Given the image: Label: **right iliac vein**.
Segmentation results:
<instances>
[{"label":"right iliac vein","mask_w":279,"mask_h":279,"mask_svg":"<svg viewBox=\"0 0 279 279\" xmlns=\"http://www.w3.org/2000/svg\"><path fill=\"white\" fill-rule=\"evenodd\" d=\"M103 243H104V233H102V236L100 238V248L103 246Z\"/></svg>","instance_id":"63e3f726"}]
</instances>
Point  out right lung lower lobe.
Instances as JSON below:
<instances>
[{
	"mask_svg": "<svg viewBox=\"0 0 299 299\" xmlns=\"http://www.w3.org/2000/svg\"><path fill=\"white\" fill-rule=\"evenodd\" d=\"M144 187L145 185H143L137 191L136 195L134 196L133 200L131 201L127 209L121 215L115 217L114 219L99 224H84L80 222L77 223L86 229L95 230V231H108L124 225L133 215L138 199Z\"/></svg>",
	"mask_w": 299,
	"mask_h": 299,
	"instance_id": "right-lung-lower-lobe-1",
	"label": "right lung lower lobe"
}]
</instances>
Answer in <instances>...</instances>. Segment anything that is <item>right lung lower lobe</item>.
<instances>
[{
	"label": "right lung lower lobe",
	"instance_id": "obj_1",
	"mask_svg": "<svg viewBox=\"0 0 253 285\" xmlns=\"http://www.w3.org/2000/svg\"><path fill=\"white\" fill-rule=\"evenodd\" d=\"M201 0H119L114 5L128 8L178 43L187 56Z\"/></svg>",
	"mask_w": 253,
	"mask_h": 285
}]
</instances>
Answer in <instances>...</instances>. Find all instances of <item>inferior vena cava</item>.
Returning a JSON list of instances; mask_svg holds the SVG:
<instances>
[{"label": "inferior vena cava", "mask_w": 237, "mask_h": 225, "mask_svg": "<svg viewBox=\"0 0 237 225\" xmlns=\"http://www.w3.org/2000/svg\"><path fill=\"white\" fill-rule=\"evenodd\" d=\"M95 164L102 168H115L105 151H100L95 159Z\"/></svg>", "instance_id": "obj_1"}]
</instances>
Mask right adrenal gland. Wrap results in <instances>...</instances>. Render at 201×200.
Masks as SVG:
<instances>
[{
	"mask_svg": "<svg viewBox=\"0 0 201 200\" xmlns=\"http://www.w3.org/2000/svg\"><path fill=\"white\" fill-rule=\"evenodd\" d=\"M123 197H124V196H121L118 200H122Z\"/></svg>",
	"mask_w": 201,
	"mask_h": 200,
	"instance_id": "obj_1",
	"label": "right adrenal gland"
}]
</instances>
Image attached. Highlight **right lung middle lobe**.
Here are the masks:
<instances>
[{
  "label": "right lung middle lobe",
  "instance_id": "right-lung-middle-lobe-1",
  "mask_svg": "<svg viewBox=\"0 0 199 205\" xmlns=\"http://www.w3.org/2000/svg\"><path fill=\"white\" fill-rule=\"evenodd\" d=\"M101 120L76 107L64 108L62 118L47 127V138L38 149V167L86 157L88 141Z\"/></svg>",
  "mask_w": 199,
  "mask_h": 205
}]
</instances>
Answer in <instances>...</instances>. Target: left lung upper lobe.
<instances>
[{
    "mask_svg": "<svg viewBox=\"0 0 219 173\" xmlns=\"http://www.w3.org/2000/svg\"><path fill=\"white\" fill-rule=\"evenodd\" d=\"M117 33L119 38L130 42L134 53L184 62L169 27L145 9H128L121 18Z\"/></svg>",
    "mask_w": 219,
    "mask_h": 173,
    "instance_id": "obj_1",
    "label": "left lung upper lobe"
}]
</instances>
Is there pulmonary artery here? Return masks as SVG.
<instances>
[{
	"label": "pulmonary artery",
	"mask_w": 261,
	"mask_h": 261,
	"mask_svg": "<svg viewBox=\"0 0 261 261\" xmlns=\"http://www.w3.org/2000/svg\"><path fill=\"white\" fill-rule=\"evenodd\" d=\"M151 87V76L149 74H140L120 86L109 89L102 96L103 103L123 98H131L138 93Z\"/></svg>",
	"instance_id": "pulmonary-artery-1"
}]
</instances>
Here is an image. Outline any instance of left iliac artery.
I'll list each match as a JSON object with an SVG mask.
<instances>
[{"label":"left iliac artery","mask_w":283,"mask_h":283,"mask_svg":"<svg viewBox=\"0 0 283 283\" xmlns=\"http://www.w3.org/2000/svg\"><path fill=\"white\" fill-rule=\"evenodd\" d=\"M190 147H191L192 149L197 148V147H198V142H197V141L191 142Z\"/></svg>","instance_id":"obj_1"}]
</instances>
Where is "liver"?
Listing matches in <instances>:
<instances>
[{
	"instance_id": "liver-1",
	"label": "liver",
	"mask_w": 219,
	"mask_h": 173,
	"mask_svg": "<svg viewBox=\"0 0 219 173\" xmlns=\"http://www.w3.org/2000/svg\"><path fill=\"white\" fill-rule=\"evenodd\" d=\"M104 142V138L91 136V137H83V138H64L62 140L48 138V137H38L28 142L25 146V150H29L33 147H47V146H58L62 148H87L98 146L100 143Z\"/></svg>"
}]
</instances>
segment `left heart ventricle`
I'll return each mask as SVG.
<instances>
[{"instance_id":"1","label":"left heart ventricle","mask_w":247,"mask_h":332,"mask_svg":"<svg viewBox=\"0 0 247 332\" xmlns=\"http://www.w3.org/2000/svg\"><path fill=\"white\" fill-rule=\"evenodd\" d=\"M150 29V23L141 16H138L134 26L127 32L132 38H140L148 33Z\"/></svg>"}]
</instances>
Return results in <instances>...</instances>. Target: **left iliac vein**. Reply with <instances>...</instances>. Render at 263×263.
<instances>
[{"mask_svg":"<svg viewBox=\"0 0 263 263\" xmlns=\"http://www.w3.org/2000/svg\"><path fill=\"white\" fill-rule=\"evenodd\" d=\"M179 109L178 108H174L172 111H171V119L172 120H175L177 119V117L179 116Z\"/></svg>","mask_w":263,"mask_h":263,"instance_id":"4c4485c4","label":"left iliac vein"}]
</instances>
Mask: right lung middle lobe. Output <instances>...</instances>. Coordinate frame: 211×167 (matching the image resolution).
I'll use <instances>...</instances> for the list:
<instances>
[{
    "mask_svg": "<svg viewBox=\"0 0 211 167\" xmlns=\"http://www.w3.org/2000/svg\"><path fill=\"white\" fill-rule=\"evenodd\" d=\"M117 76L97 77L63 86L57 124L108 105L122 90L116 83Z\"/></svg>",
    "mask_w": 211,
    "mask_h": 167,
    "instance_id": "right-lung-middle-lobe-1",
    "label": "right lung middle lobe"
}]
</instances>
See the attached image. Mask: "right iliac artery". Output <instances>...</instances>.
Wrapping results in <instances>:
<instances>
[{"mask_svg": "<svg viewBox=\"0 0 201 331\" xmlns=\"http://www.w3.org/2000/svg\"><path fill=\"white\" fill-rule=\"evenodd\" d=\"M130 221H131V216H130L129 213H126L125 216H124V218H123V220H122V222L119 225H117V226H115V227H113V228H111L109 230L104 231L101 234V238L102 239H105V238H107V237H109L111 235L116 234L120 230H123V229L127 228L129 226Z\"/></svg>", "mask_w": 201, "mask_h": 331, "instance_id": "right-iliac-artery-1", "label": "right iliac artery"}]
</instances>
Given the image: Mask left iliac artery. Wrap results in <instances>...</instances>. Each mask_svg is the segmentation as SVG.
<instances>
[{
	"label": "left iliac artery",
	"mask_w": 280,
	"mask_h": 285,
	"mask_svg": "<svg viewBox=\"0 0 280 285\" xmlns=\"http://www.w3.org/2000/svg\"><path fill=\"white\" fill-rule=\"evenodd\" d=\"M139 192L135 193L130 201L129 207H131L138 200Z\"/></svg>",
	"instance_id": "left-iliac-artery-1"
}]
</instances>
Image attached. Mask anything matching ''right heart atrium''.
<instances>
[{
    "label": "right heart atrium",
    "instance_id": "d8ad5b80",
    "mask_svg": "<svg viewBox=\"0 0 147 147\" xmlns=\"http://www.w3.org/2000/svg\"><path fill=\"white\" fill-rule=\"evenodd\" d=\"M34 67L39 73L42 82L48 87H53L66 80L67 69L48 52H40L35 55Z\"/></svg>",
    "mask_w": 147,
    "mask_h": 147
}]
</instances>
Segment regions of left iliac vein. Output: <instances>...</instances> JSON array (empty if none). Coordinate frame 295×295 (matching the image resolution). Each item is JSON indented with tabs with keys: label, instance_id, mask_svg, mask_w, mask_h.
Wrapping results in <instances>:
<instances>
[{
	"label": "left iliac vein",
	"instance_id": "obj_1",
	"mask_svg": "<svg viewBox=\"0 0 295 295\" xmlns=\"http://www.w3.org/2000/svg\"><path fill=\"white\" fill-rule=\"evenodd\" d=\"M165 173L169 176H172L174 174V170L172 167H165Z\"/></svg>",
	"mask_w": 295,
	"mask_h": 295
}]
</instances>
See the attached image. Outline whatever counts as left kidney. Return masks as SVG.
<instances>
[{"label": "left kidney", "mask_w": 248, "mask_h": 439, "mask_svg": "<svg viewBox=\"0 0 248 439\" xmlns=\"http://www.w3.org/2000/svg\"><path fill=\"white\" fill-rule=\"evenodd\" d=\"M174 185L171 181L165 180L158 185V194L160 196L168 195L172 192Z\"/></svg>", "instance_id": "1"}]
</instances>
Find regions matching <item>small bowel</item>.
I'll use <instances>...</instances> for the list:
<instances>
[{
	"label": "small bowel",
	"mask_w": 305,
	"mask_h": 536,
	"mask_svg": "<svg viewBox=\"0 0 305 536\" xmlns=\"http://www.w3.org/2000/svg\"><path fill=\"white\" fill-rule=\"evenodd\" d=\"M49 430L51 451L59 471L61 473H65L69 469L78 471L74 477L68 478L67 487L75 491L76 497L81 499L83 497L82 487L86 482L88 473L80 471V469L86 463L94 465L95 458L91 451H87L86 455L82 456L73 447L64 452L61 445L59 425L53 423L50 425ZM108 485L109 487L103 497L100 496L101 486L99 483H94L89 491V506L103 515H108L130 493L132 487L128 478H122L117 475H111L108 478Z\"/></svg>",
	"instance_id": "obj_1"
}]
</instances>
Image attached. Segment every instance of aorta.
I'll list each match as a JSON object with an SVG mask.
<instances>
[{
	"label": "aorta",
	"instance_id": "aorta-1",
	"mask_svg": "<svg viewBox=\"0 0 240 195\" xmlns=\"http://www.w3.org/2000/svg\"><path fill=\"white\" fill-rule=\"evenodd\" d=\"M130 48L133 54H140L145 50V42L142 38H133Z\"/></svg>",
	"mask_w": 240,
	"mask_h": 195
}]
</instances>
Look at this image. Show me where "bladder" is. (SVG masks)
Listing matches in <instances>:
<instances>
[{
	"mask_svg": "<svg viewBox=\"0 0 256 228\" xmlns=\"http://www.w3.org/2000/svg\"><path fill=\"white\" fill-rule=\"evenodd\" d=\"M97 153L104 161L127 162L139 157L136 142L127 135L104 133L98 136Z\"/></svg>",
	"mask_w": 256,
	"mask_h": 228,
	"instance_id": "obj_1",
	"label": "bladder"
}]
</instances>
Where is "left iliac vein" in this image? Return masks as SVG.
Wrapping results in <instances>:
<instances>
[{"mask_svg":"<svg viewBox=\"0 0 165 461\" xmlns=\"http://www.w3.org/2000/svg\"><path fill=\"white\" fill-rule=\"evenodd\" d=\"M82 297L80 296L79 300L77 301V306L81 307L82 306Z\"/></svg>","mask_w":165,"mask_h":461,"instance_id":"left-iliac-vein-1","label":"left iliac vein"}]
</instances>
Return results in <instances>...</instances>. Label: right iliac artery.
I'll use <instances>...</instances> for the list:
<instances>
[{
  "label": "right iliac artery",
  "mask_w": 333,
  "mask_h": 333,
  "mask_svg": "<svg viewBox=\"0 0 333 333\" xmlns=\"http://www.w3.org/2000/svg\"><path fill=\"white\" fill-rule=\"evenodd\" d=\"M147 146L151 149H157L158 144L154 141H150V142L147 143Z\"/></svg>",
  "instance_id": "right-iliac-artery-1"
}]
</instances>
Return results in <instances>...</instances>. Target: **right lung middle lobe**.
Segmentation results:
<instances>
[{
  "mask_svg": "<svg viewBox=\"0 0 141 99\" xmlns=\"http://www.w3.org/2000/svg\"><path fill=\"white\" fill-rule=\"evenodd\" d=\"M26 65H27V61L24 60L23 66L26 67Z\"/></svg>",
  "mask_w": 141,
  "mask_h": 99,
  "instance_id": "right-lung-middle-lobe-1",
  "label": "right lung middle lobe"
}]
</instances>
----
### Task goal
How many lines in the records above contain the string "Outline"? Reply with the number alone.

### Written solution
2